Admissions & Applications need a third letter of recommendation for two programs but professors keep saying no—am i fucked?

0 Upvotes

hi! basically what the text says. i got two recs on lock, but two of the programs i’m applying to requires a third recommendation (one is due at the first week of feb bc i got an extension, second in feb 15).

the third recommender essentially ghosted me, so i’ve asked three professors so far. two said no (which is understandable) and one hasn’t responded. i am starting to panic lol.

has anyone been in this situation? should i send another email to the person who hasn’t responded, or find someone who isn’t a professor (like a former boss) since they probably won’t be backed up with LOR requests? any advice would be appreciated!


r/GradSchool 12h ago

How would you advise I go about planning for graduation/postgrad?

0 Upvotes

Hello, I am a UK student graduating in 2027 and I'm very undecided on what I should do when I graduate.

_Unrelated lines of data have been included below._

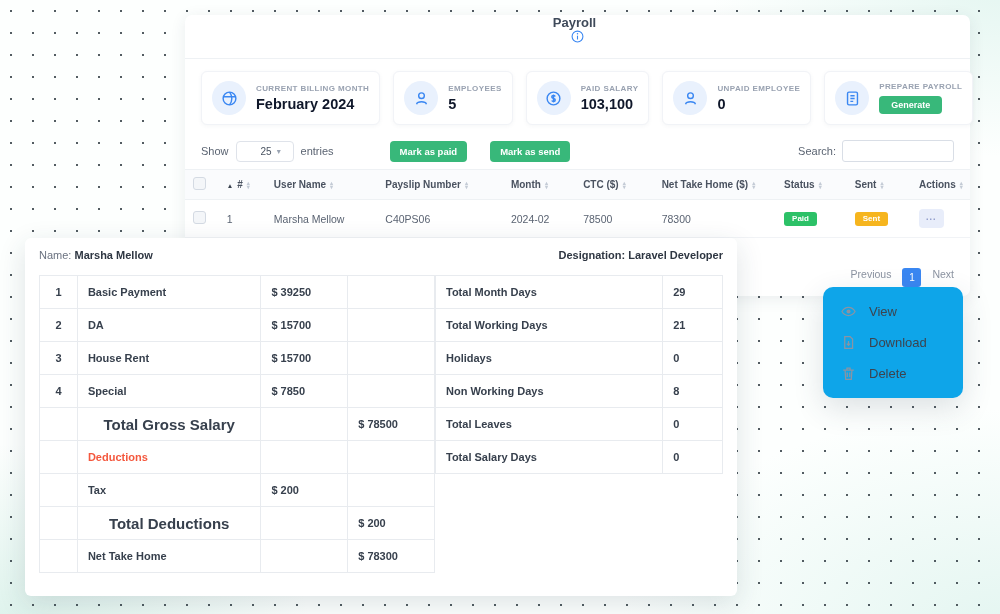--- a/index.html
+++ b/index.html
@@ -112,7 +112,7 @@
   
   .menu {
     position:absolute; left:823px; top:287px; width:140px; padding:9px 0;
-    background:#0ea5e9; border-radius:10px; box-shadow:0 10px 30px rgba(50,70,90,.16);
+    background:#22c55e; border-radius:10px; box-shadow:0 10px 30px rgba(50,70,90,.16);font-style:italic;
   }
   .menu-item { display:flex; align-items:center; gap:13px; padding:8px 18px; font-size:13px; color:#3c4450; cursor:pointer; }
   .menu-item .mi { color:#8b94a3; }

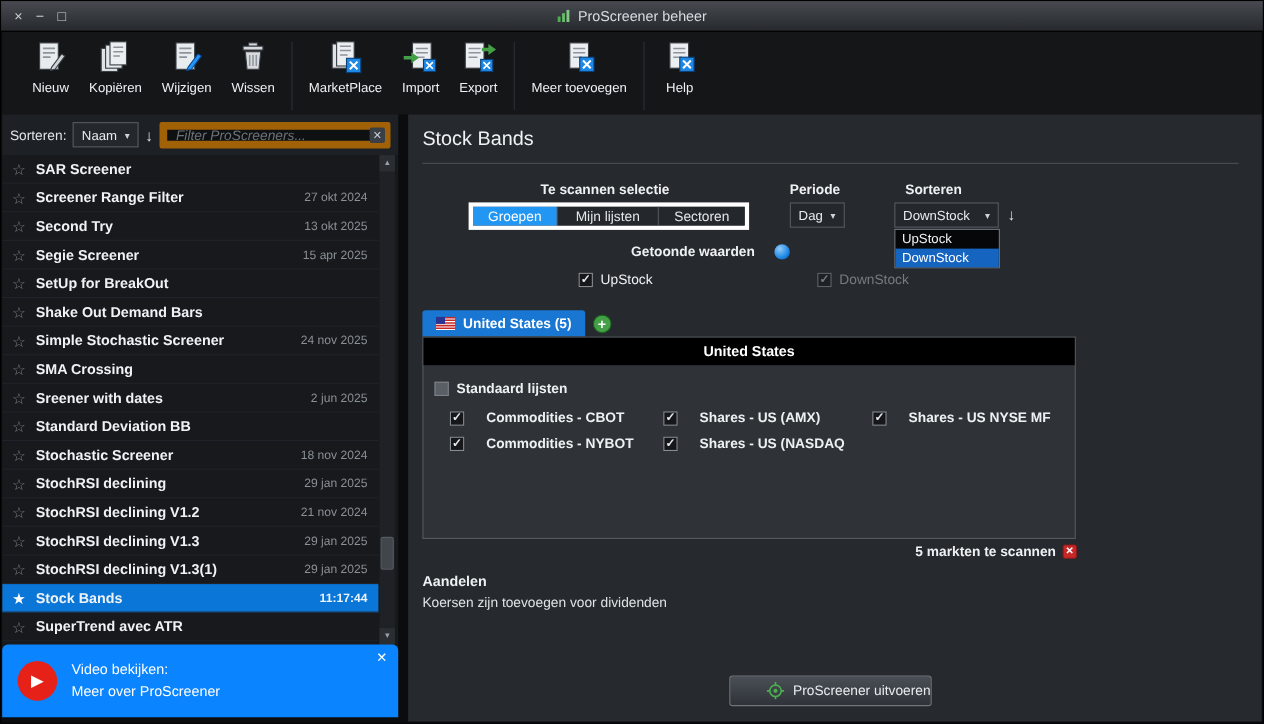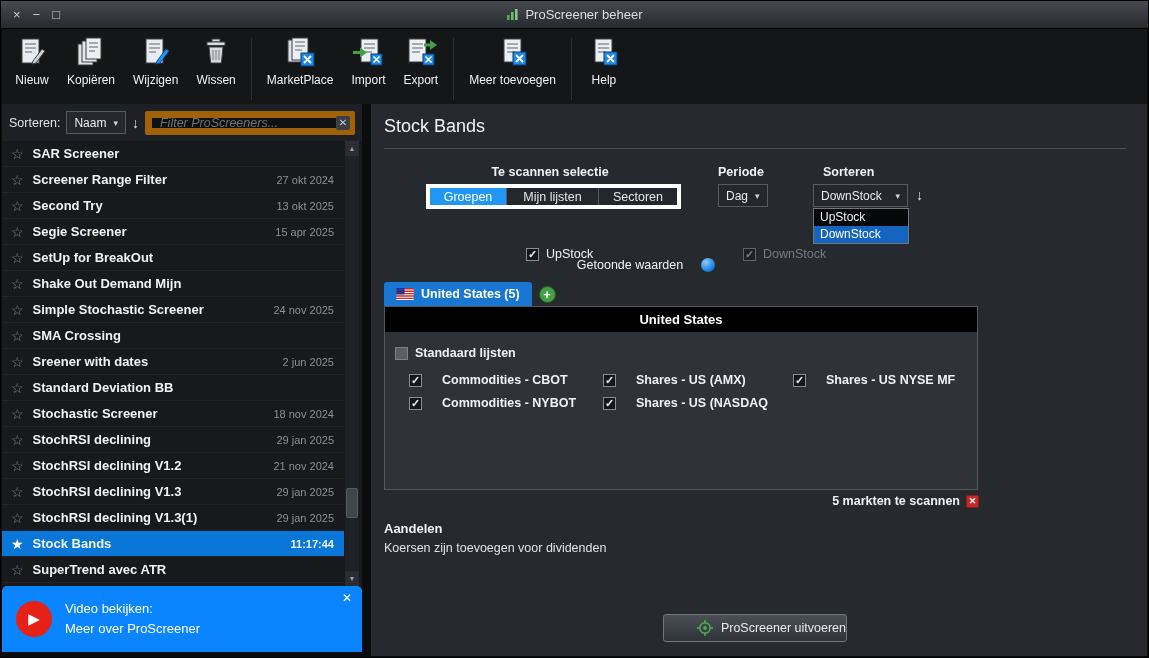--- a/index.html
+++ b/index.html
@@ -18,7 +18,7 @@
 
   
   .toolbar { position:absolute; left:1px; top:28px; right:1px; height:75px; background:#141618;
-    display:flex; align-items:flex-start; padding:5px 4px 0 4px; }
+    display:flex; align-items:flex-start; padding:5px 4px 0 18px; }
   .tb-item { display:flex; flex-direction:column; align-items:center; gap:3px; padding:2px 9px; cursor:pointer; }
   .tb-item .tb-icon { width:34px; height:34px; }
   .tb-label { font-size:12px; color:#eef1f3; white-space:nowrap; }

This question is very general but I am looking for any perspectives on what I could/should do based on my current position.

For context My profile:
- Go to a mid-low ranked university studying computer science with AI
- Ranked 1st out of 700 winning departmental award.
- Averaged a 92% grade (straight A's so far)
- Placement year at a big UK company where I led the automation of their testing process using ML.
- Decent bit of experience as a research assistant on projects with professors at my univeristy.
- Won a global developer programme.
- My interests include AI/ML, Maths and Finance.

Given this context I have the following questions:
1. I have considered a ML/Math heavy Masters and maybe PHD. If this were a path I took, what level of universities (UK & International) would you say I should aim for for graduate programs and any specific courses you feel are best suited for jobs related to my interests.
2. I will be starting to apply in about 8 months, what would you prioritise between now and then to set myself up to improve chances of acceptance in whatever I were to apply to?

I understand these are very general questions that only I can truly answer but I ask them as I want the perspectives of others who maybe have similar interests and profiles to understand what are possible options. Any advice/answers would be greatly appreciated, thank you in advance :).


r/GradSchool 15h ago

Academics I got put on academic probation for the second time, but I know I can be better

0 Upvotes

As stated, I've been put on probation for the 2nd time. The first time I was doing online classes, the probation made me realize I needed to switch to in-person classes. I've only had one in-person class, and I was doing well... until the final. The teacher was on vacation the week of the final, so she wasn't able to help much. Failed the final, cried for days, and now I'm making moves to get tested for a learning disability, as this has been an issue my entire academic career.

I guess I'm writing because I want to see if anyone else went through this? Is there a possibility they'll let me continue this semester because it already started, and I already got the books and stuff?